Halaman —
^^^^^^^^^^^^^^^^
Selalu berminat ikut teman jalan-jalan ibarat sambil menyelam minum air. Itu yang tertanam dalam diri saya. Pertama, adakalanya karena saya memang punya agenda belanja. Kedua, sekedar diajak menemani mereka jalan-jalan. Untuk yang pertama kelihatan untung di saya karena nebeng, hemat bensin, bisa jadi malah dapat traktiran, hehehe. Alasan kedua kesannya saya membuang waktu. Oh tidak, itu hanya kesan, saya justru menikmatinya. Bukan menikmati waktu yang terbuang, tapi justru saya belajar banyak dari teman-teman. Berusaha mengambil hikmah dari segala yang saya lakukan. Diantaranya, saya menjadi semakin tahu tempat-tempat belanja hemat isi kantong. Ini penting bagi saya, entah bagi kaum hawa lain. Juga, saya menjadi lebih tahu dimana saja bisa membeli barang-barang branded. Ehm...
Demikian halnya jelang sore itu, kamis jam 14an. Saya dengan sengaja ikut teman jalan-jalan ke malioboro. Kedua alasan saya pegang teguh. Pertama, karena arah belanja teman searah dengan barang yang ingin saya beli. Kedua, teman saya ingin survai karpet. Nah...dapet semua deh, saya beli sesuatu dan lebih tahu karpet dengan harga miring. Sebenarnya agenda rutin jam 16an hari kamis adalah ke Pogung Baru. Jadi kami harus gerak cepat. Tas laptop kami taruh di bagasi biar aman plus hemat energi. Selalu belanja dengan uang tunai, bawa uang secukupnya untuk nge-rem keinginan membeli barang-barang di luar rencana.
^^^^^^^^^^^^^^^^
Baris Data —
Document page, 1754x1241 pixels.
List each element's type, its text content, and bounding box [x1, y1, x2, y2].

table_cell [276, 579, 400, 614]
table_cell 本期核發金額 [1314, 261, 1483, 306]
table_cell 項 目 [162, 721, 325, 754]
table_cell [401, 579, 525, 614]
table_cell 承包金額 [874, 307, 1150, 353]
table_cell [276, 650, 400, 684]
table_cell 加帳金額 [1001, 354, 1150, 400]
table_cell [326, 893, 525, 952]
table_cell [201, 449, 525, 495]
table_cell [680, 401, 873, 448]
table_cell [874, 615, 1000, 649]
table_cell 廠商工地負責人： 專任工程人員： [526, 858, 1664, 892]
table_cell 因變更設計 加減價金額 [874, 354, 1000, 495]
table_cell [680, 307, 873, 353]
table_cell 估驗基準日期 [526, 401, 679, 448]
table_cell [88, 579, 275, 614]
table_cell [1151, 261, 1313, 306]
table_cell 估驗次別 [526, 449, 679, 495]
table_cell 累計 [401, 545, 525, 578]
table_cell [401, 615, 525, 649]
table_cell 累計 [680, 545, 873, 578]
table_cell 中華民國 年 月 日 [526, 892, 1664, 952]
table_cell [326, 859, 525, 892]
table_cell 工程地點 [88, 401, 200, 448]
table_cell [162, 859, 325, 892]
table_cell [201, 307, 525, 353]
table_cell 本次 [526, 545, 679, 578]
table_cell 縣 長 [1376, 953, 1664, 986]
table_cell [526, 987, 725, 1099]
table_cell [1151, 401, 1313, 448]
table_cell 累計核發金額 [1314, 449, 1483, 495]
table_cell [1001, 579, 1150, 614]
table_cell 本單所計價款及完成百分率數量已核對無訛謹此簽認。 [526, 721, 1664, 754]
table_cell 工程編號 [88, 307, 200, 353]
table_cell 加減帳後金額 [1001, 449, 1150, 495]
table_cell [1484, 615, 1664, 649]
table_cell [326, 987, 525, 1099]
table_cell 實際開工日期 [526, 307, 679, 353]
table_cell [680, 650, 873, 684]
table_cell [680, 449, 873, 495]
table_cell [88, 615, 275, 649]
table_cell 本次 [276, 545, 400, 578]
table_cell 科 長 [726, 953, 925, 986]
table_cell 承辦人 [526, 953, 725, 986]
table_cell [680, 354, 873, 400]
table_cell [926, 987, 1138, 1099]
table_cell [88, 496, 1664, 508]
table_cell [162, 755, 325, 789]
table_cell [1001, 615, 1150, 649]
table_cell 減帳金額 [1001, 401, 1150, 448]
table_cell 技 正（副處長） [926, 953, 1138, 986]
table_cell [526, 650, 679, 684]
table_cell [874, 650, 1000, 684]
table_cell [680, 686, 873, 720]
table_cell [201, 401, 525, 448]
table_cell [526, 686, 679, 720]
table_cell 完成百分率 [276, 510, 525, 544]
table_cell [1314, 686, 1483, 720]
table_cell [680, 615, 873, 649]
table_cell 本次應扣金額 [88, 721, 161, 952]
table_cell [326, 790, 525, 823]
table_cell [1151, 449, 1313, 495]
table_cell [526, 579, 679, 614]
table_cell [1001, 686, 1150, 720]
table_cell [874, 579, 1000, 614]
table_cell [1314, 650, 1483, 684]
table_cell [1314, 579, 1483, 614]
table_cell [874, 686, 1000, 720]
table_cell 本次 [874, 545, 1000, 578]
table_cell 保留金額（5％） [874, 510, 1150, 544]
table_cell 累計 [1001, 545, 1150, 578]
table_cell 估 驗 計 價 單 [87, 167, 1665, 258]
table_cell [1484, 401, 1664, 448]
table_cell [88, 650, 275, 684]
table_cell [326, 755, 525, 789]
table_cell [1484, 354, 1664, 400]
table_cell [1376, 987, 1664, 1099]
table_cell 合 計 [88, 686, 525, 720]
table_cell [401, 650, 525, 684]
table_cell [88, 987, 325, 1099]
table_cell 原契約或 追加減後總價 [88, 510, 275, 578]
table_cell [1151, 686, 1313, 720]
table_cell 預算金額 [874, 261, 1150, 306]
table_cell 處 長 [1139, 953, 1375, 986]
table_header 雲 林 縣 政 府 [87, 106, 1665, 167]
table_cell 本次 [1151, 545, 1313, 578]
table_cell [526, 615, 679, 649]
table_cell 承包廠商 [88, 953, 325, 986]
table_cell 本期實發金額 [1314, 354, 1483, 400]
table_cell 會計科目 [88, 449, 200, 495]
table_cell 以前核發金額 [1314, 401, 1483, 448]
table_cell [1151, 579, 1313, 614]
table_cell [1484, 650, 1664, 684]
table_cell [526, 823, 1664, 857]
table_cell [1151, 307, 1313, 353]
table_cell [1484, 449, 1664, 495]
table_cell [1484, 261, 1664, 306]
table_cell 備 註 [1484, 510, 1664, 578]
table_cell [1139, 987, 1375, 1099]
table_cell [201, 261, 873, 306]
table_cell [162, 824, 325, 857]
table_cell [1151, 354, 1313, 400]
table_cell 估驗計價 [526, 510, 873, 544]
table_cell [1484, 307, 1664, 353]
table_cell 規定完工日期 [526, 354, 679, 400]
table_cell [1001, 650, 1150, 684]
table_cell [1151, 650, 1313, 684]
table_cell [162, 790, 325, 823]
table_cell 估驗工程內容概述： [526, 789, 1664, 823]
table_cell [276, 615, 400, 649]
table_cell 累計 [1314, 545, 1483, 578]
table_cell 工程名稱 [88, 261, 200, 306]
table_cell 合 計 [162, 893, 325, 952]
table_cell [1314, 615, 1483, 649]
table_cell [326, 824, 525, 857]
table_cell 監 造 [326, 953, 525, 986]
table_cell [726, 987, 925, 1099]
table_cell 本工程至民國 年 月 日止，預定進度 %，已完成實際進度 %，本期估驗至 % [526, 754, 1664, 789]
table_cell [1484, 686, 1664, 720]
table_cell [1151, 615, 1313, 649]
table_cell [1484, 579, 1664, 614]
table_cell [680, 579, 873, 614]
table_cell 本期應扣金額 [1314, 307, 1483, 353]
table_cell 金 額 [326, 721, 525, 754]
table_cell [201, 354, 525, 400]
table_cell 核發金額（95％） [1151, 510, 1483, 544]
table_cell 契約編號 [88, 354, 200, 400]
^^^^^^^^^^^^^^^^
Perintah Tugas 1 —
Jawablah pertanyaan berikut berdasarkan tulisan tentang ikut teman jalan-jalan.
(a) Perumpamaan apa yang dipakai penulis untuk kebiasaan selalu berminat ikut teman jalan-jalan?
(b) Ke mana penulis dengan sengaja ikut teman jalan-jalan pada Kamis sore itu?
(c) Ke mana agenda rutin pukul 16-an pada hari Kamis?
Perintah Tugas 2 —
Ubah baris-baris listing menjadi daftar JSON berisi string, satu string untuk setiap baris, tanpa baris kosong. Mulailah dari awal listing dan akhiri pada baris yang memuat "List each element's", termasuk kedua ujungnya.

Jawaban 1 —
(a) Sambil menyelam minum air.
(b) Ke Malioboro.
(c) Ke Pogung Baru.

Jawaban 2 —
[
  "Document page, 1754x1241 pixels.",
  "List each element's type, its text content, and bounding box [x1, y1, x2, y2]."
]